Google? trades at a 30 pe, and it has $60 billion in cash. Do you mean Amazon?
 
#28
#28
I'll go first.

1. I take a long term approach that I mainly developed from The Intelligent Investor. If you've not read it, you should.

I look for the following:

P/E<15
Dividend>0
>5 years of dividend history
And at least 3 years of continuous profits.

The two I put the most weight on are P/E and dividends. Most study's I've seen show that over the history of the stock market, if you adjust for inflation, the majority of all gains made by investors were in the form of dividends.

I pretty much agree. The only drawback in Tennessee is the Hall Tax of 6% on dividends in excess of $2,500 if filing married joint (1,250 if single). The bulk of my holdings in the market are dividend payers. I get in and out of these depending on market forces (both the stock and overall market macros and micros). Usually works out to buying opportunities for the long term. I also play (trade) with some growth stocks short term.
 
#29
#29
I'll include some direct quotes from the intelligent investor later, if I have time.

DIVIDENDS – THE KEY TO RETURNS, EVEN FOR GROWTH STOCKS | PRAGMATIC CAPITALISM

80% of the real returns (adjusted for inflation) over the history of the stock market are from dividends.

Only 20% are from the actual growth of the company. Mostly the increase in price of the stock market is related to inflation. When you adjust for inflation, you find out the only people making money are those receiving dividends.

This doesn't mean you should invest in companies with the largest dividends. Instead try to find large companies, that are going through unpopular times and pay some form of a dividend.

The stock I've done best from was Bank of America. It's dividend is only .01 per share. Not even 1% of their price. But they are a massive bank. The US government has even proclaimed them to big to fail, so I knew my was safe (priority number 1). And their p/e was less than 10 at the time (making it a major bargain).

I agree with this.
 
#31
#31
I have fidelity for work purposes and I've opened up my Roth just because I can monitor all my accounts. They aren't the cheapest but are by far not the most expensive. I own about 10 stocks that make up 50% of my portfolio. An index fund that makes up about 25% and the rest in cash waiting for other opportunities. A stock I own is FNMA. I'm already up 20% and I feel it's only going to go up from here.
 
Last edited:
#33
#33
Der
I thought it would be cool if we had a thread to discuss investing (bonds and stocks mainly). And bounce ideals and strategies of each other.

A few prompts to get the convo going:

1. What do you look for in an investment?

2. What company do you trade through?

3. What are some of your current holdings or things you're considering?

1) I look for seriously undervalued companies. I'm a believer in the buy + hold community. I look for improving sales, low inventory turnover, and undervalued assets.

2) tradeking

3) Ford, Corning glass, looking for others.

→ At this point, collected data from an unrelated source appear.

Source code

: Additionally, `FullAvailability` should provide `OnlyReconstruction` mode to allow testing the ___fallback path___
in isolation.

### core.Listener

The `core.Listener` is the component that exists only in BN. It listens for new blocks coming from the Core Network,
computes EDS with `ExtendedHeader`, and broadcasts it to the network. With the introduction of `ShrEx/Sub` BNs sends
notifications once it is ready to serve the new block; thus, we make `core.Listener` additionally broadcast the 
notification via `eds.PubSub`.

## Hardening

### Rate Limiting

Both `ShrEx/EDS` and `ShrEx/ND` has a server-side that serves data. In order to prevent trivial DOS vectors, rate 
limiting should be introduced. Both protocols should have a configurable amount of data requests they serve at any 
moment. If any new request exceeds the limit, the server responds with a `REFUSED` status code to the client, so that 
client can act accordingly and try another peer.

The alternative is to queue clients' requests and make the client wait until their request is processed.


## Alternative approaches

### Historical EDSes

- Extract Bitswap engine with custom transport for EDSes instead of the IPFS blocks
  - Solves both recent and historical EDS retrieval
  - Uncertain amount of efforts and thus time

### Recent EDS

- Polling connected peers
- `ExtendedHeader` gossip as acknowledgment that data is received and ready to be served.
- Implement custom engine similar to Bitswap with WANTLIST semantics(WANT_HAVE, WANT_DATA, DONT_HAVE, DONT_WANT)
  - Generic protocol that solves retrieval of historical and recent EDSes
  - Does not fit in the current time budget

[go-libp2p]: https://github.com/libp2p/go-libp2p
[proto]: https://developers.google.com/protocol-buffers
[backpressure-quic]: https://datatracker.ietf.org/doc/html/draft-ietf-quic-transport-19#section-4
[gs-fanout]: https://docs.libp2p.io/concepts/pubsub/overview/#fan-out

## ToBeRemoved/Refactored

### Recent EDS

I will add that the warren buffet strategy is what I'm held to.
 
#34
#34
I have fidelity for work purposes and I've opened up my Roth just because I can monitor all my accounts. They aren't the cheapest but are by far not the most expensive. I own about 10 stocks that make up 50% of my portfolio. An index fund that makes up about 25% and the rest in cash waiting for other opportunities. A stock I own is FNMA. I'm already up 20% and I feel it's only going to go up from here.

Roth is what you want because you will avoid taxes on your earnings. You pay them when you invest.